I haven't read those books but one of the subjects that fascinates me is how the brain responds to how one thinks -- one reason I look skeptically upon so-called "counseling" and psychoactive medication and the like. Think differently and your brain will chemical differently! The counseling seems to dwell on stuff and perpetuate the whole cycle. I have been thinking a batch of chickens might cure a lot of stuff for a lot of people. Maybe I'll post it! LOL! I'll see what our library has on that while I wait for the ones they ordered for me.

Madcap said...

I appreciate the encouragement, because this enterprise has got me a bit glum. We had a couple days with no deaths and then BAM - yesterday we lost FIVE. Keep trying to think what on earth it is that we're not doing right, or not giving them, or wondering if they're just determined to die. We've lost 14 so far, and Patch is out checking on the morning total.

I spend so much time thinking about thinking! The brain is so delicately balanced, and the concept of "free will" or choice of thought seems to be a confluence of the right mix of chemicals and inclination. The more I study about humans, the more I'm mystified about where the line is.

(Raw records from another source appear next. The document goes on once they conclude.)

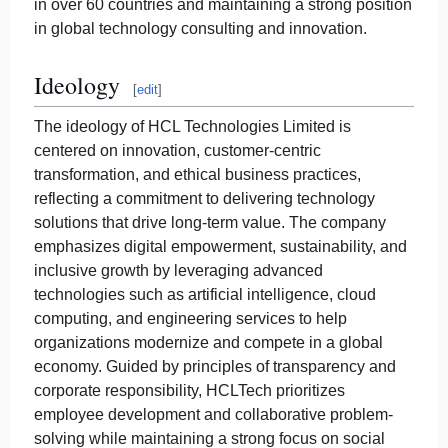
in over 60 countries and maintaining a strong position
in global technology consulting and innovation.
Ideology
[
edit
]
The ideology of HCL Technologies Limited is
centered on innovation, customer-centric
transformation, and ethical business practices,
reflecting a commitment to delivering technology
solutions that drive long-term value. The company
emphasizes digital empowerment, sustainability, and
inclusive growth by leveraging advanced
technologies such as artificial intelligence, cloud
computing, and engineering services to help
organizations modernize and compete in a global
economy. Guided by principles of transparency and
corporate responsibility, HCLTech prioritizes
employee development and collaborative problem-
solving while maintaining a strong focus on social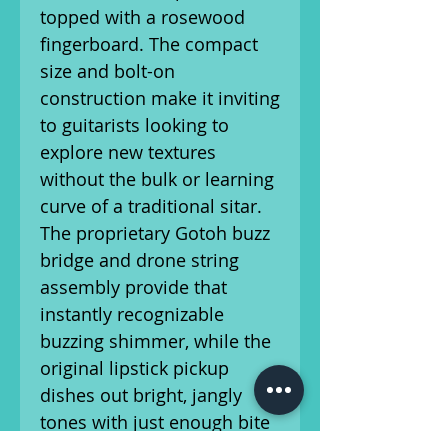
topped with a rosewood
fingerboard. The compact
size and bolt-on
construction make it inviting
to guitarists looking to
explore new textures
without the bulk or learning
curve of a traditional sitar.
The proprietary Gotoh buzz
bridge and drone string
assembly provide that
instantly recognizable
buzzing shimmer, while the
original lipstick pickup
dishes out bright, jangly
tones with just enough bite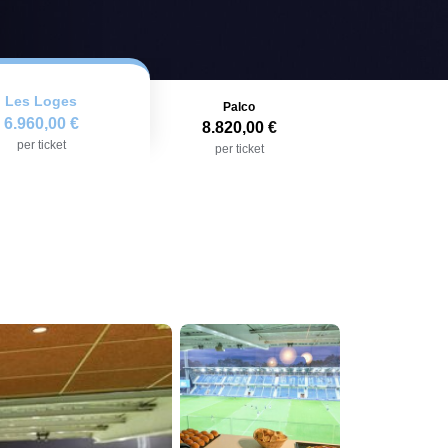
Les Loges
Palco
6.960,00 €
8.820,00 €
per ticket
per ticket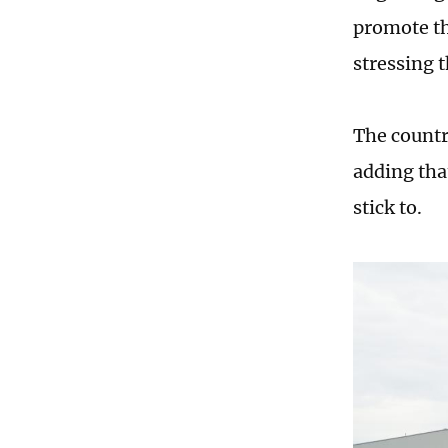
promote the
stressing t
The countr
adding tha
stick to.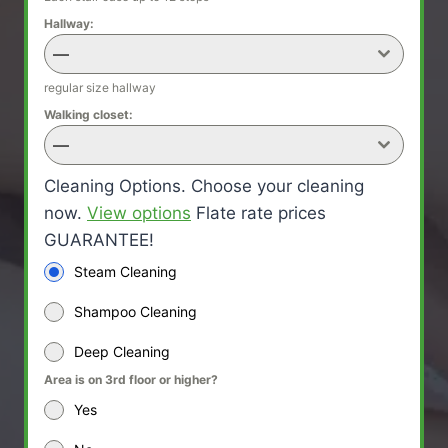
Hallway:
—
regular size hallway
Walking closet:
—
Cleaning Options. Choose your cleaning
now.
View options
Flate rate prices
GUARANTEE!
Steam Cleaning
Shampoo Cleaning
Deep Cleaning
Area is on 3rd floor or higher?
Yes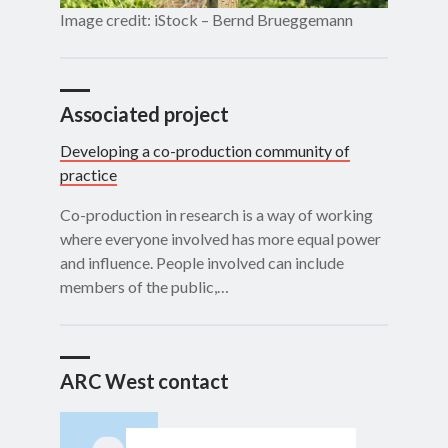
Image credit: iStock – Bernd Brueggemann
Associated project
Developing a co-production community of
practice
Co-production in research is a way of working
where everyone involved has more equal power
and influence. People involved can include
members of the public,…
ARC West contact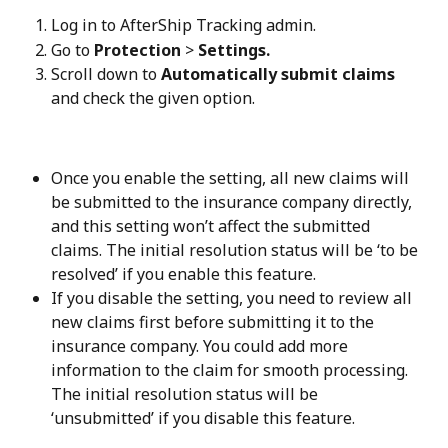
Log in to AfterShip Tracking admin.
Go to 
Protection
 > 
Settings.
Scroll down to 
Automatically submit claims
and check the given option.
Once you enable the setting, all new claims will 
be submitted to the insurance company directly, 
and this setting won’t affect the submitted 
claims. The initial resolution status will be ‘to be 
resolved’ if you enable this feature.
If you disable the setting, you need to review all 
new claims first before submitting it to the 
insurance company. You could add more 
information to the claim for smooth processing. 
The initial resolution status will be 
‘unsubmitted’ if you disable this feature.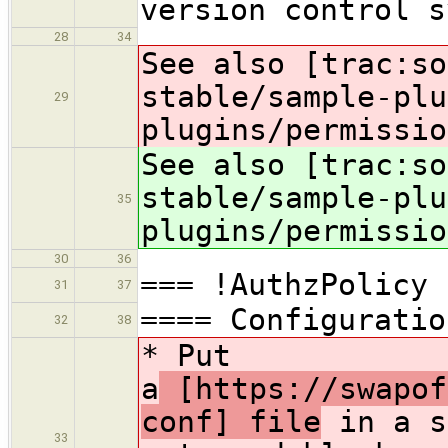
version control s
28
34
See also [trac:so
stable/sample-plu
29
plugins/permissio
See also [trac:so
stable/sample-plu
35
plugins/permissio
30
36
=== !AuthzPolicy
31
37
==== Configuratio
32
38
* Put
a
[https://swapof
conf] file
in a s
33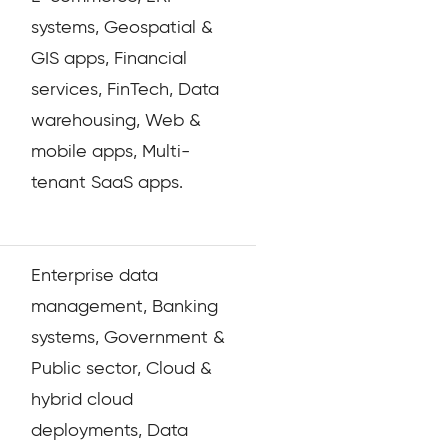
systems, Geospatial &
GIS apps, Financial
services, FinTech, Data
warehousing, Web &
mobile apps, Multi-
tenant SaaS apps.
Enterprise data
management, Banking
systems, Government &
Public sector, Cloud &
hybrid cloud
deployments, Data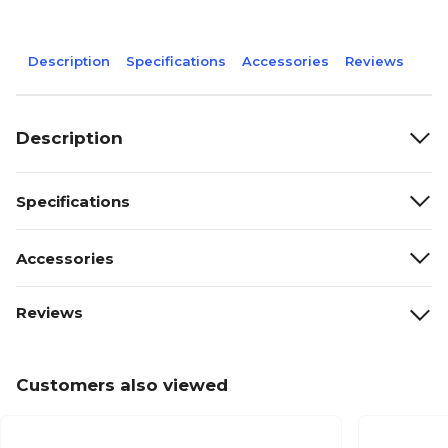
Description
Specifications
Accessories
Reviews
Description
Specifications
Accessories
Reviews
Customers also viewed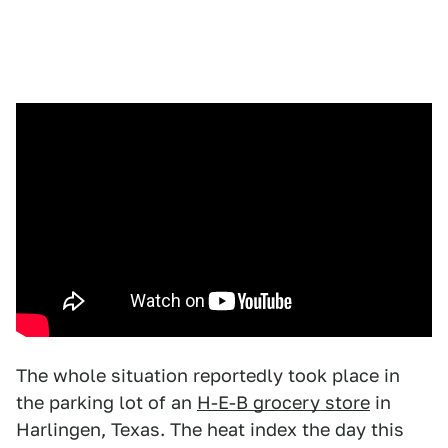
The whole situation reportedly took place in
the parking lot of an
H-E-B grocery store
in
Harlingen, Texas. The heat index the day this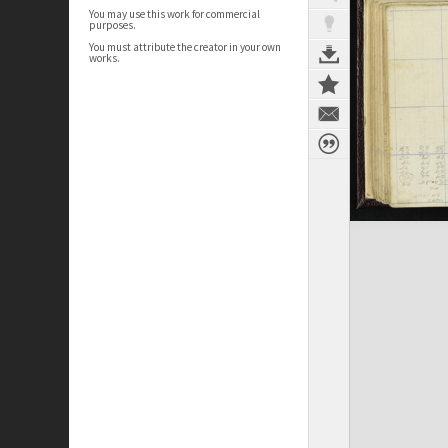
You may use this work for commercial
purposes.
You must attribute the creator in your own
works.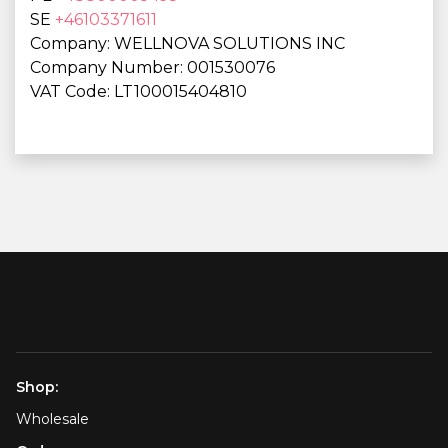
SE
+46103371611
Company: WELLNOVA SOLUTIONS INC
Company Number: 001530076
VAT Code: LT100015404810
Shop:
Wholesale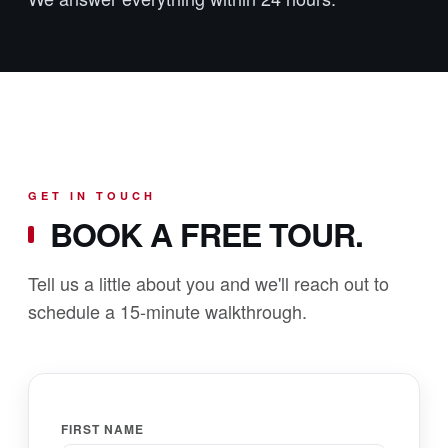
GET IN TOUCH
BOOK A FREE TOUR.
Tell us a little about you and we'll reach out to
schedule a 15-minute walkthrough.
FIRST NAME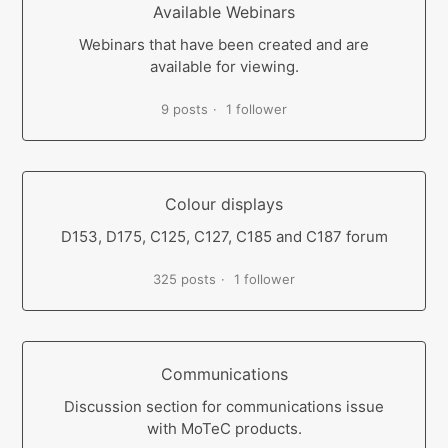
Available Webinars
Webinars that have been created and are
available for viewing.
9 posts
1 follower
Colour displays
D153, D175, C125, C127, C185 and C187 forum
325 posts
1 follower
Communications
Discussion section for communications issue
with MoTeC products.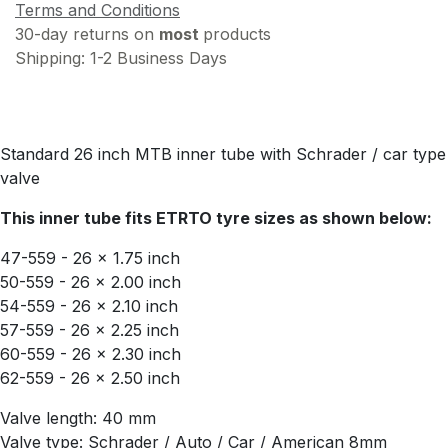
Terms and Conditions
30-day returns on
most
products
Shipping: 1-2 Business Days
Standard 26 inch MTB inner tube with Schrader / car type
valve
This inner tube fits ETRTO tyre sizes as shown below:
47-559 - 26 x 1.75 inch
50-559 - 26 x 2.00 inch
54-559 - 26 x 2.10 inch
57-559 - 26 x 2.25 inch
60-559 - 26 x 2.30 inch
62-559 - 26 x 2.50 inch
Valve length: 40 mm
Valve type: Schrader / Auto / Car / American 8mm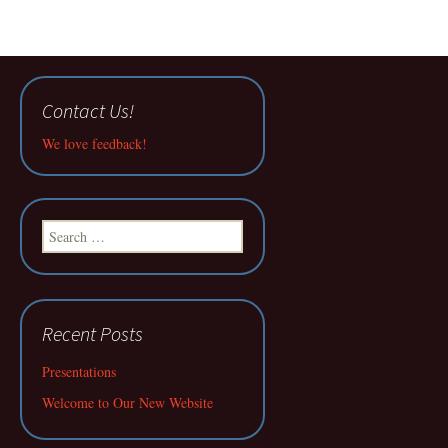
Contact Us!
We love feedback!
Search
for:
Recent Posts
Presentations
Welcome to Our New Website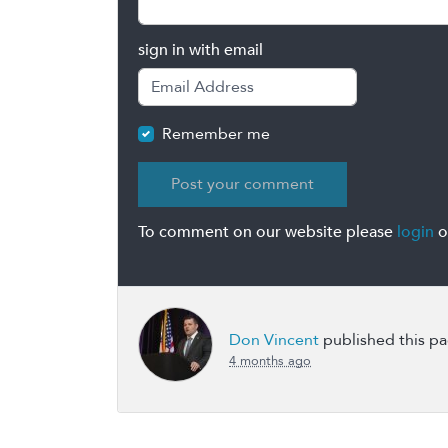
sign in with email
Remember me
To comment on our website please
login
o
Don Vincent
published this p
4 months ago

For instance, a few months ago a client of mine told me that she was on a natural progesterone supplement and that it had changed her life. So I went and researched it, and so many of the symptoms of progesterone deficiency fit for me that I ordered some of the creme and gave it a try. And holy crow! Suddenly I wasn't having anxiety attacks anymore, and I was so much more cheerful, and the chronic pain I'd been dealing with for a couple years decreased by about 50%. Even the skin on my heels, these calluses like coral reefs that I've had all my adult life, those cleared up too!

So, obviously my physical self and my chemical soup were having a huge effect on my emotional outlook. But I was still able to keep looking for answers. And that's the point where I wonder about - are there chemical imbalance states in which it's actually not possible for a person to continue to look for answers? I wasn't able to stop myself from having anxiety attacks with all the positive thinking and mental redirection I was trying. Could it be that there are places from which it's impossible to keep asking questions?

The Magnificent Mind book really has some great information about how over/underactive functioning of the different areas of the brain affects personality. And one of the other things I loved about it was that the author (a child psychologist) listed vitamin/herbal supplement therapies for each brain area as well as chemical, and gave the supplements precedence of place and definitely advocates their use. Those and exercise - getting that cardiovascular workout as much for the brain's sake as the rest of us.

Constantine said...

Pretty interesting to say the least, your Rescue Remedy.

As for Udo’s, I haven’t been using it for a bit, but plan to restart. I do take fish oil. The thing about Udo’s is that it has a combo of 3*6*9, which I’m not real sure about in terms of the differences they each make, but I believe fish oil is only Omega 3.

I’m reading “Secret Keepers” (fiction) by Mindy Friddle and “Jesus Interrupted” (nonfiction) by Bart Ehrman. Both are good reads and I suspect you’d like ‘em both.